===== Excerpted records =====

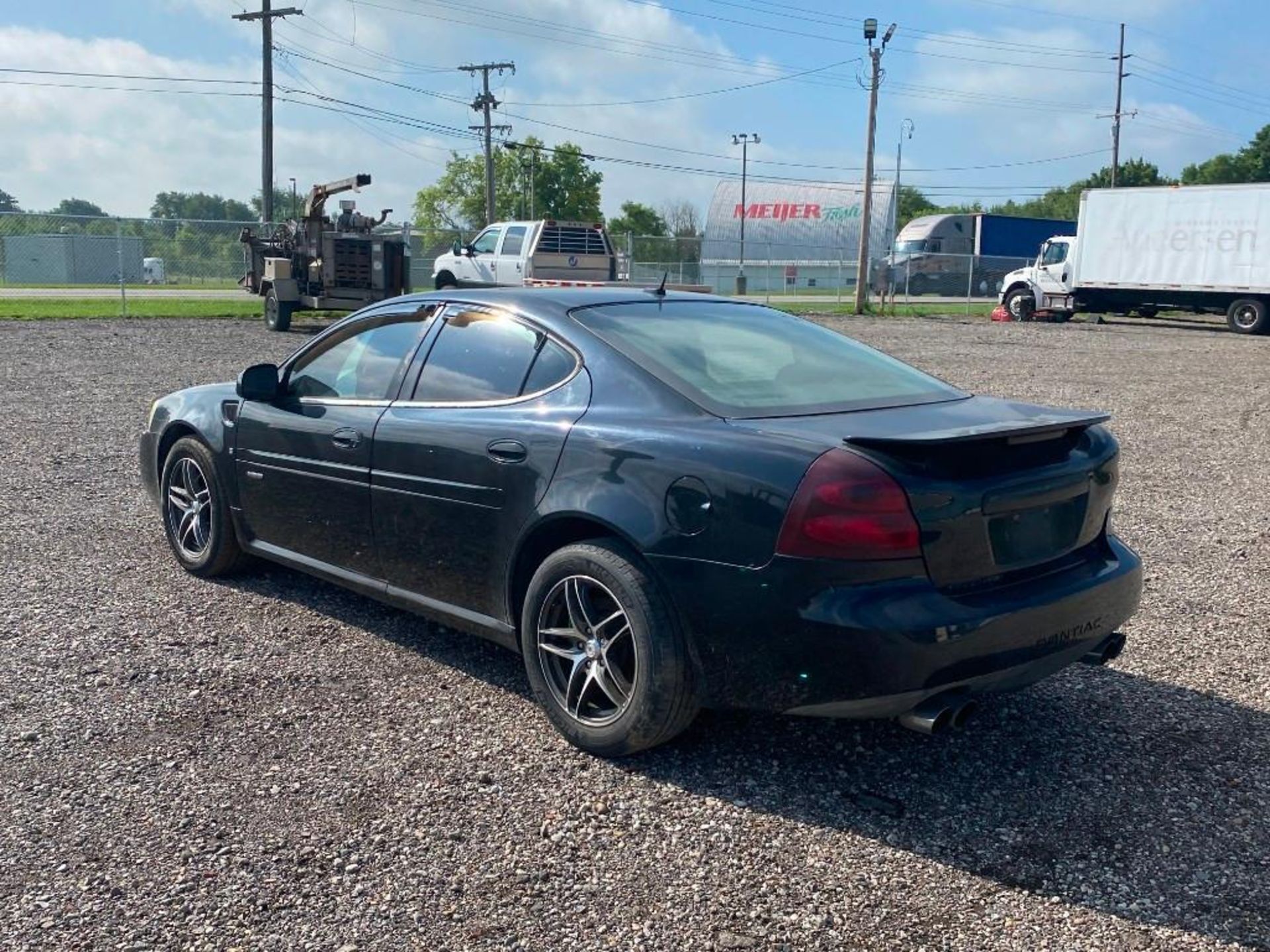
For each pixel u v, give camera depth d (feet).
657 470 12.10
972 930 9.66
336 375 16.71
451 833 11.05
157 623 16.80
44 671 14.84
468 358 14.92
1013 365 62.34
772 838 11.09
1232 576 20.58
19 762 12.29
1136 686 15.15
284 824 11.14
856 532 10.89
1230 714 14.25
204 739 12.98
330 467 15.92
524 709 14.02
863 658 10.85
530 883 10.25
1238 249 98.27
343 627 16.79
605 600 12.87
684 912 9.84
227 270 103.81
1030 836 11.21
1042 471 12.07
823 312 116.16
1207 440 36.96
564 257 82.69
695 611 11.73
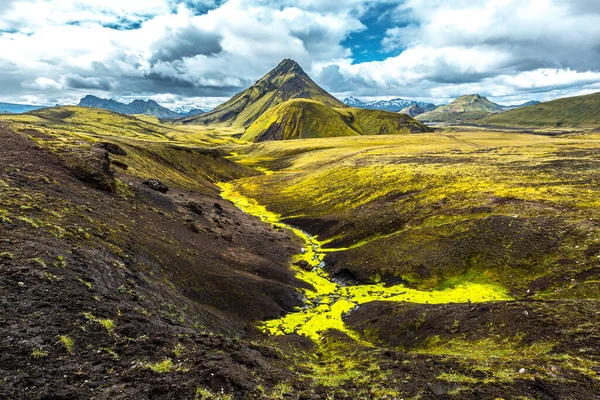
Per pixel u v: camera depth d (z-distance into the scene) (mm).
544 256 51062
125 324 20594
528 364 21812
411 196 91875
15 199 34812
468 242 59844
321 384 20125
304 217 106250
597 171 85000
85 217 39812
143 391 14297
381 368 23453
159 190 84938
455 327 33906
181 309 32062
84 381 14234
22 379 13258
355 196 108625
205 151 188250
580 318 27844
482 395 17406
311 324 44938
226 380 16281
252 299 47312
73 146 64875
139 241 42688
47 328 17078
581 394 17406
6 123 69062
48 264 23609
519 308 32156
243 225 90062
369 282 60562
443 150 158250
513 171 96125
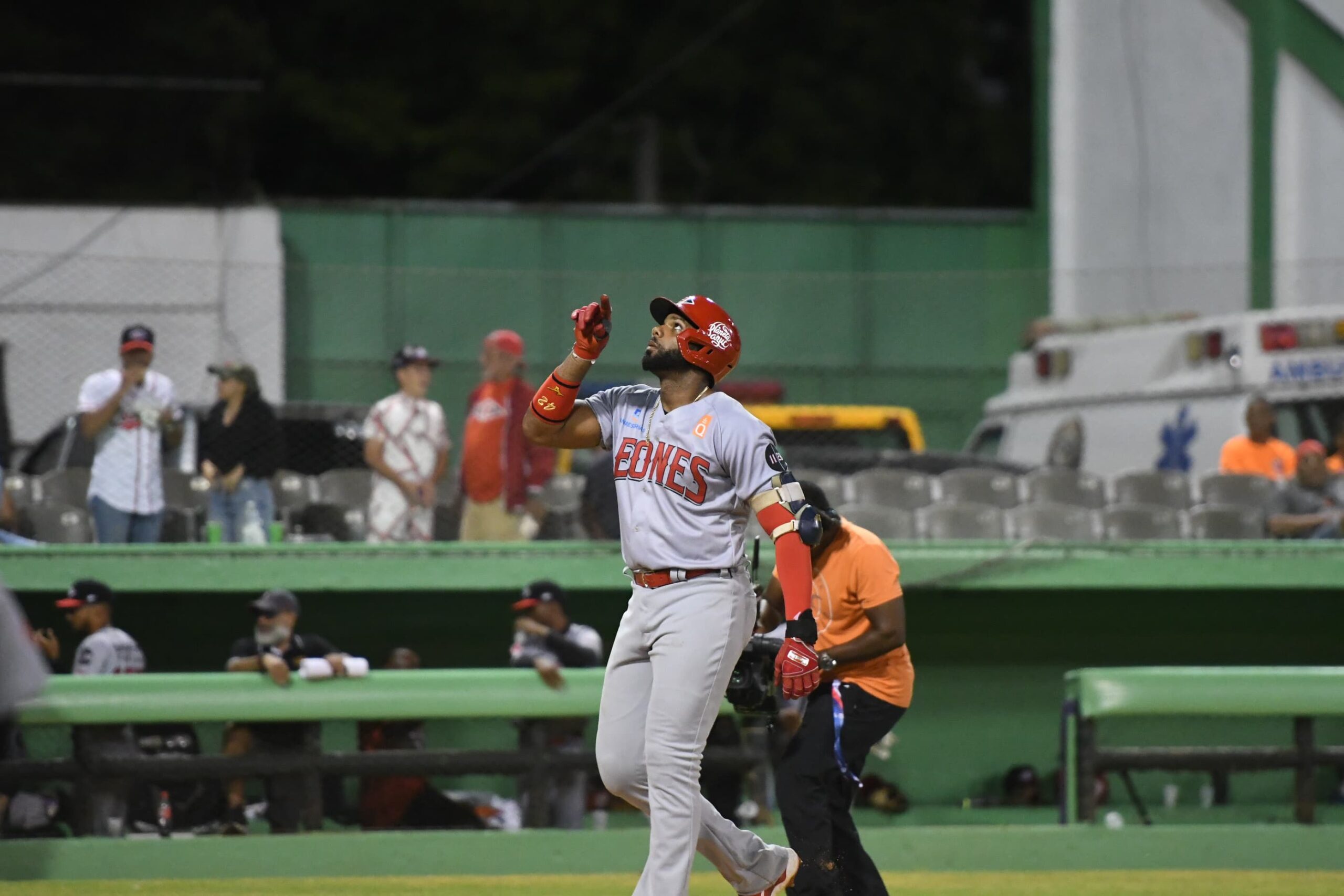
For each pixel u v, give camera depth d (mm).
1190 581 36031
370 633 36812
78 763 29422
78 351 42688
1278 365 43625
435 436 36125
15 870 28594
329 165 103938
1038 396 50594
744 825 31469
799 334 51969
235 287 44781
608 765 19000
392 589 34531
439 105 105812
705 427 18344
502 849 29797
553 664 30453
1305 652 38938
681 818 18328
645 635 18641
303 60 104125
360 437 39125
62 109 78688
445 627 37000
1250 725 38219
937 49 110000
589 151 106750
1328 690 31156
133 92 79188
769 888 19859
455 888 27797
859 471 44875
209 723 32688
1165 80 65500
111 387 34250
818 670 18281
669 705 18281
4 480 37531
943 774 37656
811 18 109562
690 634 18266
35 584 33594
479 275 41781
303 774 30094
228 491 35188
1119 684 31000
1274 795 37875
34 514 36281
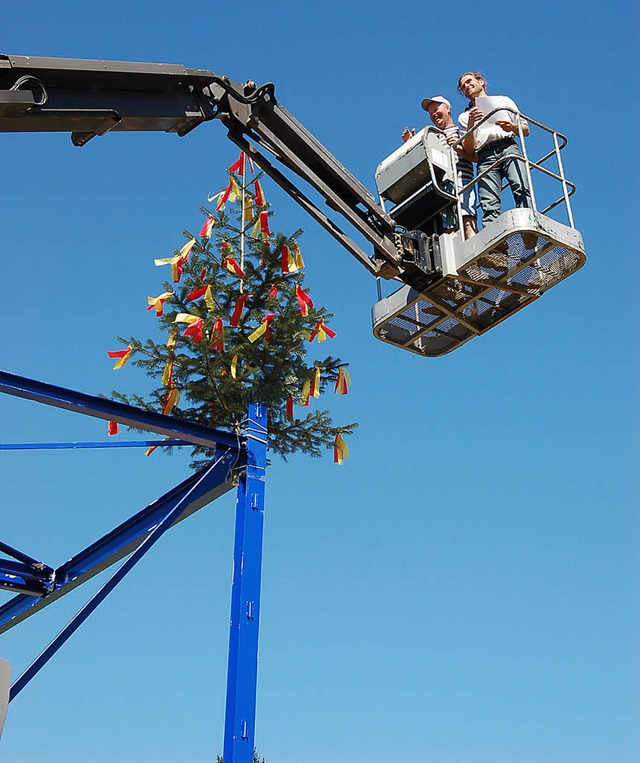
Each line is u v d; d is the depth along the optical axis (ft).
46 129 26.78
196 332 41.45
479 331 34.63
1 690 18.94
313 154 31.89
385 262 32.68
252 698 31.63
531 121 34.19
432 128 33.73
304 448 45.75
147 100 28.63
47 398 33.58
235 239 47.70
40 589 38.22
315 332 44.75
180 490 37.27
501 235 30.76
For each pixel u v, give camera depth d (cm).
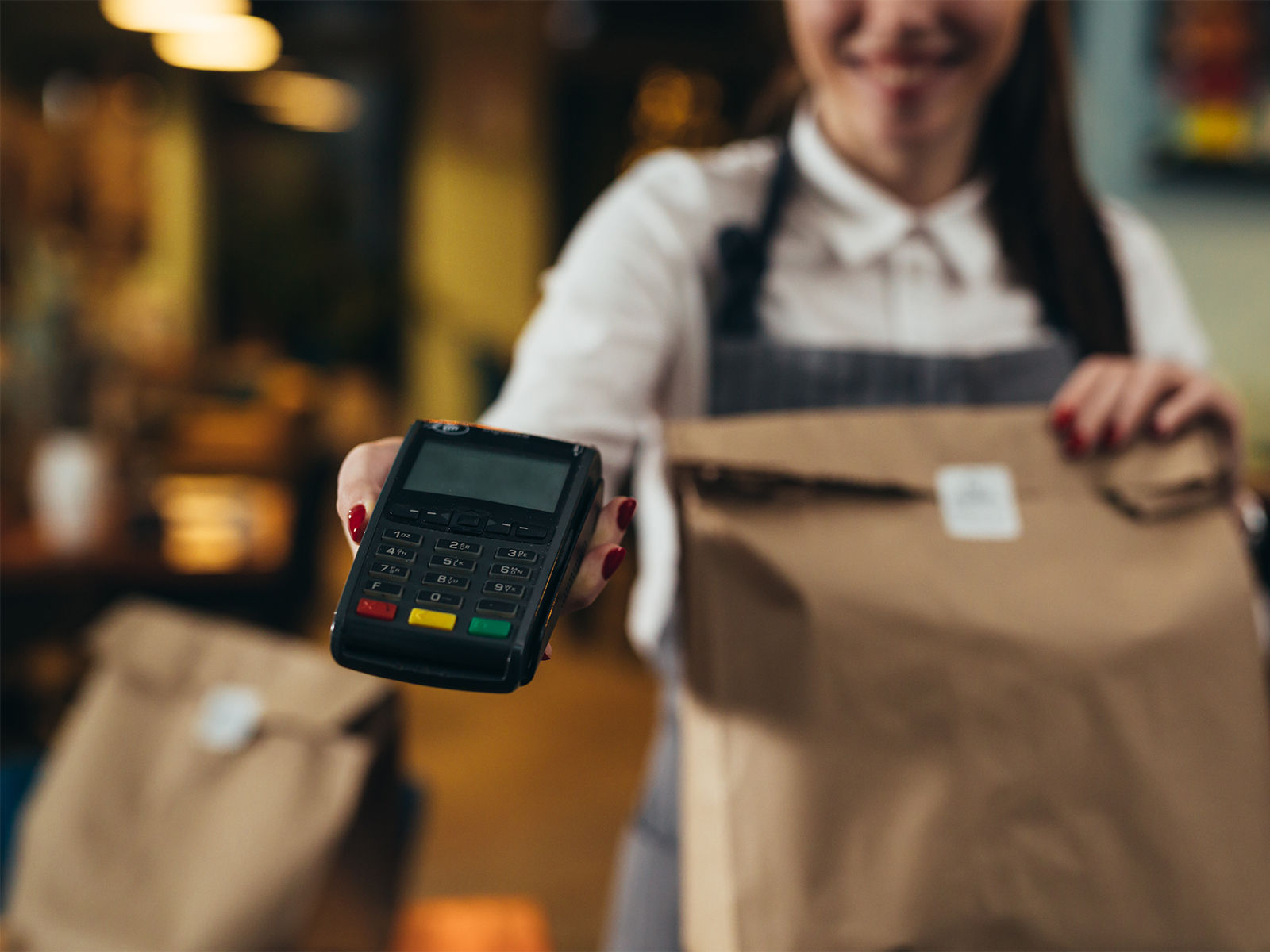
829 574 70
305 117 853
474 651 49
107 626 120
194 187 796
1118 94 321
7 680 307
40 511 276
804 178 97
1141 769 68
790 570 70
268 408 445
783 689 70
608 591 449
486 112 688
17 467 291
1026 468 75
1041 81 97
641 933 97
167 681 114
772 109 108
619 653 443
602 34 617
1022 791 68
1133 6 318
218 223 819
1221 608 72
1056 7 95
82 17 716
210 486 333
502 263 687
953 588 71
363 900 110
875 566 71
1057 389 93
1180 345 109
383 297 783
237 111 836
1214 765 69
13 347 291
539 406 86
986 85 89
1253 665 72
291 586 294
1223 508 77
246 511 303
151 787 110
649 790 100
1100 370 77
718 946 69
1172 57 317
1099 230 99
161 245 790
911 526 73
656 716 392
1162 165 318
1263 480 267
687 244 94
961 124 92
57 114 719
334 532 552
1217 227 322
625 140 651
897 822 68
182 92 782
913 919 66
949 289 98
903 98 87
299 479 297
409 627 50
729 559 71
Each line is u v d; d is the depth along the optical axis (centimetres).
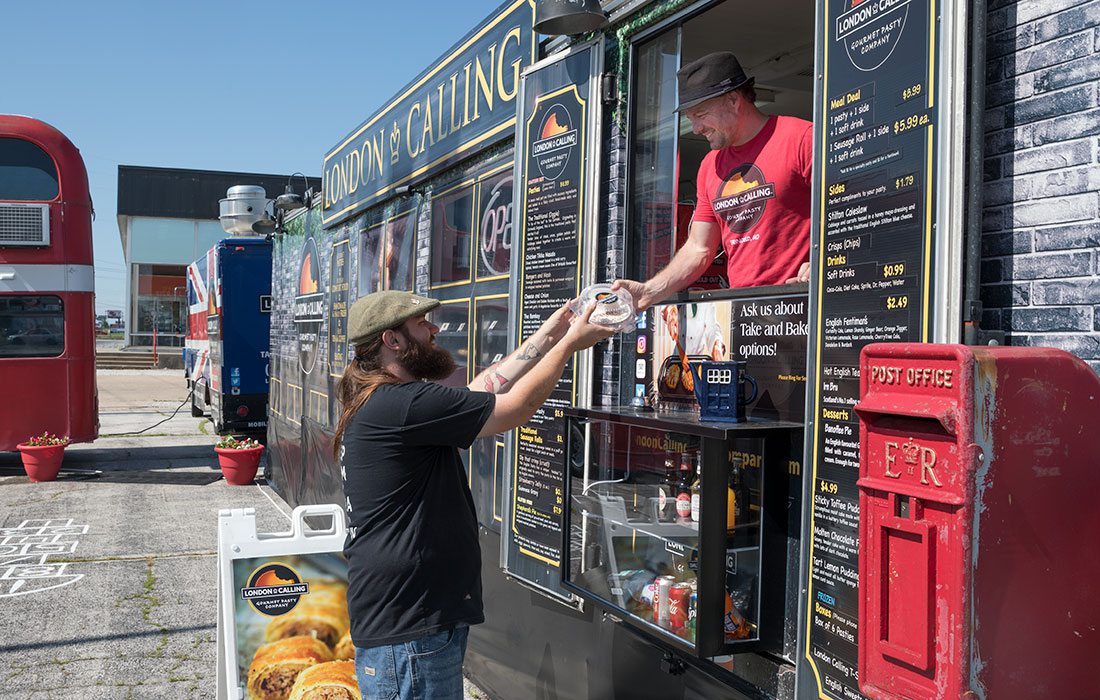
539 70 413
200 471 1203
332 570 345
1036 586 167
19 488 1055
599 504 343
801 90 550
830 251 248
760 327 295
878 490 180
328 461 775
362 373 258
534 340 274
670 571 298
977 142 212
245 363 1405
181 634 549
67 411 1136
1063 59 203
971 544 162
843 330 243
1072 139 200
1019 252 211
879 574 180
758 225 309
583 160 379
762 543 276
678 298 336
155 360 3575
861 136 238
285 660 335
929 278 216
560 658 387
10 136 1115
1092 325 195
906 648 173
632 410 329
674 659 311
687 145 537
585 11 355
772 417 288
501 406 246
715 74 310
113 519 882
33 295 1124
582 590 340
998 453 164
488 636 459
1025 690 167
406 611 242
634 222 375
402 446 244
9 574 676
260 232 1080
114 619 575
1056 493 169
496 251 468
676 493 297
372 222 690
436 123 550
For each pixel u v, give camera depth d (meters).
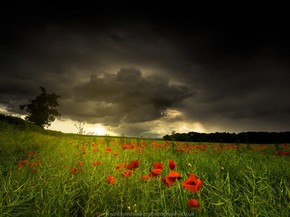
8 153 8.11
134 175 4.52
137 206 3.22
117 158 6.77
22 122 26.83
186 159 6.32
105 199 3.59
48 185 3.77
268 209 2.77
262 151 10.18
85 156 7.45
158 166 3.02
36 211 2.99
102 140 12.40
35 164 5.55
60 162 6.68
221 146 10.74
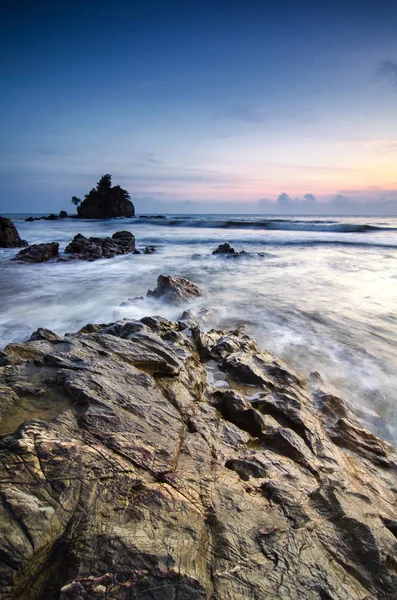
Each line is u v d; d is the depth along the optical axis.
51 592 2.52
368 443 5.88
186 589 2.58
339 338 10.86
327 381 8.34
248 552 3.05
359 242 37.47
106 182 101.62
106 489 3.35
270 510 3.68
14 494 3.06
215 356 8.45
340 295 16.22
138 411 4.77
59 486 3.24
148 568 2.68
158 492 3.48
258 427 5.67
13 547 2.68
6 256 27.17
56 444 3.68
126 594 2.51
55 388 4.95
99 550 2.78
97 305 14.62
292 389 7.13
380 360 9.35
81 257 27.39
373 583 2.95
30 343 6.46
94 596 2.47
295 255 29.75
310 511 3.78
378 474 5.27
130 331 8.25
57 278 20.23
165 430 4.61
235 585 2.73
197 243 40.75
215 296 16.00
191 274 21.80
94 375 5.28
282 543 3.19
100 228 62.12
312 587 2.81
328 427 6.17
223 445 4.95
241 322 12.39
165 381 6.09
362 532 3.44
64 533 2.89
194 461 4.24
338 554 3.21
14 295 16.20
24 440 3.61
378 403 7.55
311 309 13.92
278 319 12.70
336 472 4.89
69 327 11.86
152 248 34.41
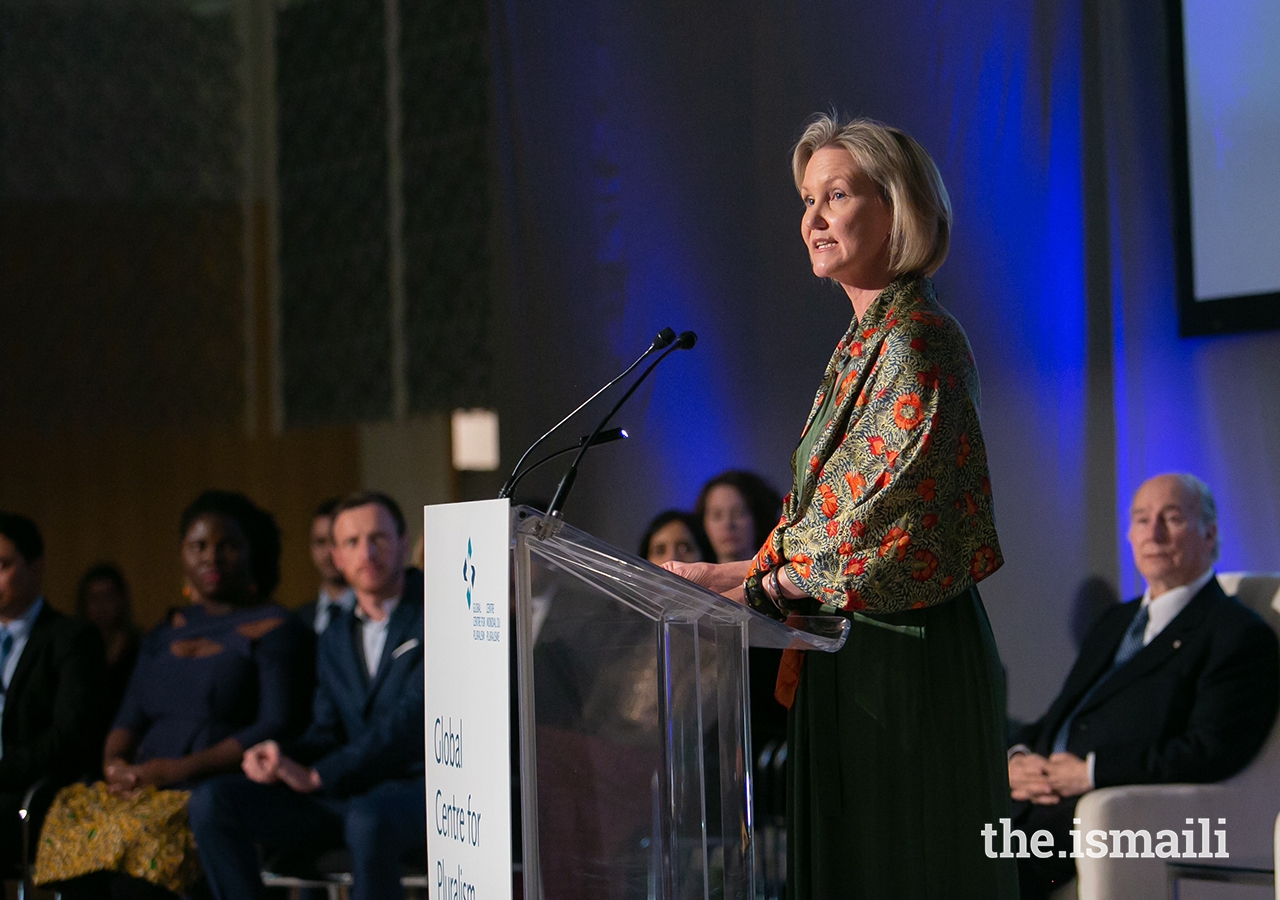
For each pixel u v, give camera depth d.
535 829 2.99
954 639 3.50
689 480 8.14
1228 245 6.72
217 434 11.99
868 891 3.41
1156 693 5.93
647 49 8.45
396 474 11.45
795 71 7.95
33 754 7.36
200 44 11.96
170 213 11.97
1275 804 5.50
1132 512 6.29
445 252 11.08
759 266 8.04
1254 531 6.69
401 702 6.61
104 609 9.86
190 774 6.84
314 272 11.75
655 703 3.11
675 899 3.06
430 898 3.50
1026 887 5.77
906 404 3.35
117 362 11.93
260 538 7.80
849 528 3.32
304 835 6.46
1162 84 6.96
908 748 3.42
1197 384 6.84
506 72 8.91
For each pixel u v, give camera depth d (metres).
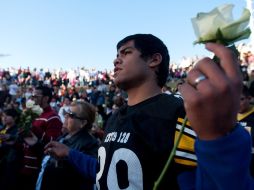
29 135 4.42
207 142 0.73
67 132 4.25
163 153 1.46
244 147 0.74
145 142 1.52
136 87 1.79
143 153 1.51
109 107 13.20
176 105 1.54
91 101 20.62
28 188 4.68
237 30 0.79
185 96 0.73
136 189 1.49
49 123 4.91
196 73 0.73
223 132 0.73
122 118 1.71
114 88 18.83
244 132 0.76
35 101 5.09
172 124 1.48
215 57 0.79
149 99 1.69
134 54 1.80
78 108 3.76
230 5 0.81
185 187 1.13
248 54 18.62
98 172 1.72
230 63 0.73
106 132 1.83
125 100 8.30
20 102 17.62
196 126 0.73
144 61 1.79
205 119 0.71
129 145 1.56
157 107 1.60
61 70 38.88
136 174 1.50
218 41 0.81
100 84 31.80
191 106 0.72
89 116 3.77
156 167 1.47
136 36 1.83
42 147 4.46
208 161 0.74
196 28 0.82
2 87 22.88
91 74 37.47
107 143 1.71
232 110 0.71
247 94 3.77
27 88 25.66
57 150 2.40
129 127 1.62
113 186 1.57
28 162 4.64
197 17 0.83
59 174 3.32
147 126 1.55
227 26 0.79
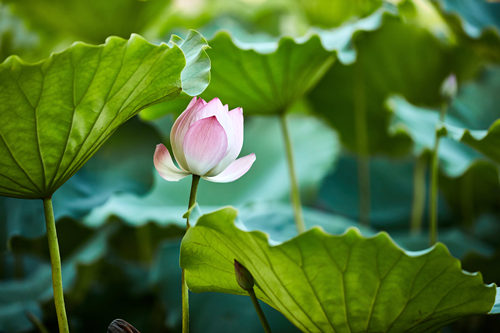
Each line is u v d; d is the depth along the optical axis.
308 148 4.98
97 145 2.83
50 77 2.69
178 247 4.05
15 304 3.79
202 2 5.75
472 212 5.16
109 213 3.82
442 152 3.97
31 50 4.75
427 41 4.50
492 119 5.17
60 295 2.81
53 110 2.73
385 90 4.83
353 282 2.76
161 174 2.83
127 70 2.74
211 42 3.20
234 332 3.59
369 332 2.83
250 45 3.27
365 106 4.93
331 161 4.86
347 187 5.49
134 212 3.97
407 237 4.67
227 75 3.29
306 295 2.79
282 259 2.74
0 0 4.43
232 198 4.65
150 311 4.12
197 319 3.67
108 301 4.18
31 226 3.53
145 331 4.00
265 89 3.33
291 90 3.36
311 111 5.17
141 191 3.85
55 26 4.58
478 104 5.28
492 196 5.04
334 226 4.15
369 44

=====

Within the material above, find the lines that contain the word "camera"; copy them.

For each pixel u v, give camera depth d (feet).
Per pixel u v: camera depth d (z-distance into the scene) (mm).
For each pixel u v, give camera depth d (mm).
For each pixel u v, give camera depth d (cm).
For each pixel u v, give camera depth d (meters).
For each pixel u v, give camera depth d.
For each pixel u v, give camera depth d (metres).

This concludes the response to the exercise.